Print every line of the entries below unchanged, keeping their order.

• [RECORDS SHOWN]
□ □ □ □

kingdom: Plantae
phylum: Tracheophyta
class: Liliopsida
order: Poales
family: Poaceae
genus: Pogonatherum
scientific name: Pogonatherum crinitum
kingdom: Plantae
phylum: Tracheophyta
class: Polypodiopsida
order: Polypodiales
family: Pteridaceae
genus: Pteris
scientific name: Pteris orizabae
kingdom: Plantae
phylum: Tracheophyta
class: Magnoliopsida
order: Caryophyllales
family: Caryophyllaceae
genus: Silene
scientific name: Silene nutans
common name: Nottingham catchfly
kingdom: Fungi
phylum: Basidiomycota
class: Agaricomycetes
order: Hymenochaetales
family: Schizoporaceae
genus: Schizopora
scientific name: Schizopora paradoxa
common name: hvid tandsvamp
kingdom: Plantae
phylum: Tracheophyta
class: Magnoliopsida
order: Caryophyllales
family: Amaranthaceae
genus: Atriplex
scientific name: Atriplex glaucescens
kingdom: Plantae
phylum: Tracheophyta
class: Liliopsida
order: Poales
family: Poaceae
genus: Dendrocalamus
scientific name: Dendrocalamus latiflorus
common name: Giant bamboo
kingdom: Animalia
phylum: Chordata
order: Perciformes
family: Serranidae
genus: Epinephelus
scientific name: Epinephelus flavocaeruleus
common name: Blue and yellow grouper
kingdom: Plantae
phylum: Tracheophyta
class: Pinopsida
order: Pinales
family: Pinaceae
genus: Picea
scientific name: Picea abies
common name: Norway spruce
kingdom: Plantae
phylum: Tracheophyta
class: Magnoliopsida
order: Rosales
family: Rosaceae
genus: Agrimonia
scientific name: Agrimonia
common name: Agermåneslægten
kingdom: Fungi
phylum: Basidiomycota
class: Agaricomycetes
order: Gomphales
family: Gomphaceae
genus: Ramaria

□ □ □ □

• [FINISHED TASK]
kingdom: Plantae
phylum: Tracheophyta
class: Liliopsida
order: Poales
family: Poaceae
genus: Pogonatherum
scientific name: Pogonatherum crinitum
kingdom: Plantae
phylum: Tracheophyta
class: Polypodiopsida
order: Polypodiales
family: Pteridaceae
genus: Pteris
scientific name: Pteris orizabae
kingdom: Plantae
phylum: Tracheophyta
class: Magnoliopsida
order: Caryophyllales
family: Caryophyllaceae
genus: Silene
scientific name: Silene nutans
common name: Nottingham catchfly
kingdom: Fungi
phylum: Basidiomycota
class: Agaricomycetes
order: Hymenochaetales
family: Schizoporaceae
genus: Schizopora
scientific name: Schizopora paradoxa
common name: hvid tandsvamp
kingdom: Plantae
phylum: Tracheophyta
class: Magnoliopsida
order: Caryophyllales
family: Amaranthaceae
genus: Atriplex
scientific name: Atriplex glaucescens
kingdom: Plantae
phylum: Tracheophyta
class: Liliopsida
order: Poales
family: Poaceae
genus: Dendrocalamus
scientific name: Dendrocalamus latiflorus
common name: Giant bamboo
kingdom: Animalia
phylum: Chordata
order: Perciformes
family: Serranidae
genus: Epinephelus
scientific name: Epinephelus flavocaeruleus
common name: Blue and yellow grouper
kingdom: Plantae
phylum: Tracheophyta
class: Pinopsida
order: Pinales
family: Pinaceae
genus: Picea
scientific name: Picea abies
common name: Norway spruce
kingdom: Plantae
phylum: Tracheophyta
class: Magnoliopsida
order: Rosales
family: Rosaceae
genus: Agrimonia
scientific name: Agrimonia
common name: Agermåneslægten
kingdom: Fungi
phylum: Basidiomycota
class: Agaricomycetes
order: Gomphales
family: Gomphaceae
genus: Ramaria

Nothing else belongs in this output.